During colonial days, the English settlers occupied the land east of the Alleghany Mountains. Except on expeditions of war or explorations and adventure, they did not cross the mountains to the west. During the latter part of the eighteenth century, the first pioneer went westward to settle, taking with him his wife and daughter, the first white women to make their homes in the western land. This pioneer was Daniel Boone. He was born in Pennsylvania in 1735, and so was three years younger than George Washington.

Boone’s father moved to North Carolina in 1752 and there Daniel grew to manhood. His school days were brief and his book-learning was limited. There was standing many years a tree on which was carved in rude letters, “D. Boon Cilled A Bar on this tree year 1760.” But he was expert in the homely, hardy work of the frontier, and in woodcraft; familiar with the life and habits of the wild things of the wood; a sure quick shot, a fearless and self-reliant youth. One who knew him later says he was “honest of heart and liberal--in short, one of nature’s noblemen. He abhorred a mean action and delighted in honesty and truth. He never delighted in the shedding of human blood, even that of his enemies in war. His remarkable quality was an unwavering and invincible fortitude.”

Boone was an expert hunter and trapper. Like many American frontiersmen, he wore a dress resembling that of the Indians,--a buckskin hunting shirt with fringed buckskin leggings and moccasins of deerskin or buffalo-hide. His inseparable companion was his long-barrelled rifle.

He went as a wagoner on Braddock’s ill-fated expedition and barely escaped with his life.

The country west of the mountains had been visited and explored by several men and parties. Gist, who accompanied Washington on his mission to the French forts, was one of these early explorers. Another was John Finley who traded with the Indians on the Red River of Kentucky. He told Boone about the fertile soil, the abundant game, and the “salt licks” of the western lands.

After a short hunting trip on the borders, Boone started out, in May, 1769, to explore “the far-famed but little-known land of Kentucky.” He started with five companions and he spent two years roaming over the country. The white men were attacked by Indians in the fall of 1769 and Boone and Stewart were captured. A week later they made their escape, but were unable to find their friends. Not long after, Boone’s brother and another frontiersman joined them with a welcome supply of powder and lead.

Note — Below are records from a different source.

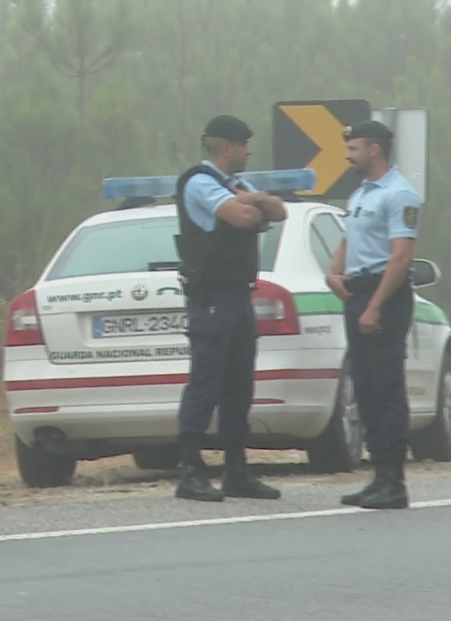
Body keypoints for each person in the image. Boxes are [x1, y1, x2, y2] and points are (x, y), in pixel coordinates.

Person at [172, 114, 288, 503]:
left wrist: (251, 198)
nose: (249, 151)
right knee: (206, 381)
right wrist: (252, 203)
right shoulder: (200, 183)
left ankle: (236, 470)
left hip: (238, 294)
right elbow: (242, 217)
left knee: (239, 384)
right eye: (244, 145)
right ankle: (191, 471)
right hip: (211, 296)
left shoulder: (238, 185)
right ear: (227, 148)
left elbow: (278, 211)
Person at [327, 120, 420, 510]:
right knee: (364, 388)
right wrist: (333, 272)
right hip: (358, 293)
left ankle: (394, 482)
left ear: (375, 150)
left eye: (354, 148)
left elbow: (401, 256)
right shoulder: (361, 194)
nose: (348, 155)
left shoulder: (399, 194)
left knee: (386, 389)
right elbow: (348, 239)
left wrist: (376, 305)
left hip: (385, 296)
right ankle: (378, 474)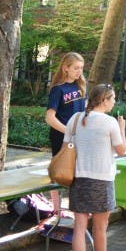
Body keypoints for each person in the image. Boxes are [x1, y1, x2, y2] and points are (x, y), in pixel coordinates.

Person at [68, 84, 126, 251]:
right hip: (102, 179)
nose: (114, 102)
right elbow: (121, 151)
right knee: (100, 227)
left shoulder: (75, 119)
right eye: (112, 99)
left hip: (78, 178)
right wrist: (122, 129)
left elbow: (66, 148)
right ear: (104, 100)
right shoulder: (109, 123)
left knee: (79, 227)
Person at [45, 51, 87, 214]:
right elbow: (50, 118)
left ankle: (78, 207)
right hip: (61, 138)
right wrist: (68, 131)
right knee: (59, 172)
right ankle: (56, 209)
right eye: (76, 68)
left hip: (79, 137)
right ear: (65, 68)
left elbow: (84, 112)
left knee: (79, 172)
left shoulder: (81, 86)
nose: (79, 71)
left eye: (81, 68)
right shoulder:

Their companions were killed by the Indians, and the Boone brothers spent some months in the wilderness in a cabin which they built of poles and bark. For some reason his brother went home, and Daniel Boone remained for months alone, the only white man in that wilderness which was the battle-ground of northern and southern Indians. Not even a dog was there to keep him company, and as food, he had only what his rifle and fishing-rod could secure.